Stock pickers are generally looking for stocks that will outperform the broader market. And the truth is, you can make significant gains if you buy good quality businesses at the right price. For example, long term Open Text Corporation (NASDAQ:OTEX) shareholders have enjoyed a 95% share price rise over the last half decade, well in excess of the market return of around 57% (not including dividends). However, more recent returns haven't been as impressive as that, with the stock returning just 19% in the last year , including dividends .
To paraphrase Benjamin Graham: Over the short term the market is a voting machine, but over the long term it's a weighing machine. By comparing earnings per share (EPS) and share price changes over time, we can get a feel for how investor attitudes to a company have morphed over time.
Open Text's earnings per share are down 2.1% per year, despite strong share price performance over five years.
So it's hard to argue that the earnings per share are the best metric to judge the company, as it may not be optimized for profits at this point. Therefore, it's worth taking a look at other metrics to try to understand the share price movements.
The modest 1.6% dividend yield is unlikely to be propping up the share price. On the other hand, Open Text's revenue is growing nicely, at a compound rate of 12% over the last five years. It's quite possible that management are prioritizing revenue growth over EPS growth at the moment.
The company's revenue and earnings (over time) are depicted in the image below (click to see the exact numbers).
Open Text is well known by investors, and plenty of clever analysts have tried to predict the future profit levels. You can see what analysts are predicting for Open Text in this interactive graph of future profit estimates.
What About Dividends?
When looking at investment returns, it is important to consider the difference between total shareholder return (TSR) and share price return. The TSR is a return calculation that accounts for the value of cash dividends (assuming that any dividend received was reinvested) and the calculated value of any discounted capital raisings and spin-offs. Arguably, the TSR gives a more comprehensive picture of the return generated by a stock. In the case of Open Text, it has a TSR of 111% for the last 5 years. That exceeds its share price return that we previously mentioned. This is largely a result of its dividend payments!
A Different Perspective
Open Text's TSR for the year was broadly in line with the market average, at 19%. That gain looks pretty satisfying, and it is even better than the five-year TSR of 16% per year. It is possible that management foresight will bring growth well into the future, even if the share price slows down. It's always interesting to track share price performance over the longer term. But to understand Open Text better, we need to consider many other factors. To that end, you should be aware of the 3 warning signs we've spotted with Open Text .

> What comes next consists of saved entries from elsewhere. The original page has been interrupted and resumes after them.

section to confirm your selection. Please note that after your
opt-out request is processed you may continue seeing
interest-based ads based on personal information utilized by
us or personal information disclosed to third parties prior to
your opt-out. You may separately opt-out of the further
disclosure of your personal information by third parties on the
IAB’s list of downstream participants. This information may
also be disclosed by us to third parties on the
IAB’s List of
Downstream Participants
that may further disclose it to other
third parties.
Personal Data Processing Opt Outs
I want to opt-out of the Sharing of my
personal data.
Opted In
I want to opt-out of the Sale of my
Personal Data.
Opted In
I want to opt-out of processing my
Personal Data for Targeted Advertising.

Of course Open Text may not be the best stock to buy. So you may wish to see this free collection of growth stocks.
Please note, the market returns quoted in this article reflect the market weighted average returns of stocks that currently trade on US exchanges.
This article by Simply Wall St is general in nature. It does not constitute a recommendation to buy or sell any stock, and does not take account of your objectives, or your financial situation. We aim to bring you long-term focused analysis driven by fundamental data. Note that our analysis may not factor in the latest price-sensitive company announcements or qualitative material. Simply Wall St has no position in any stocks mentioned.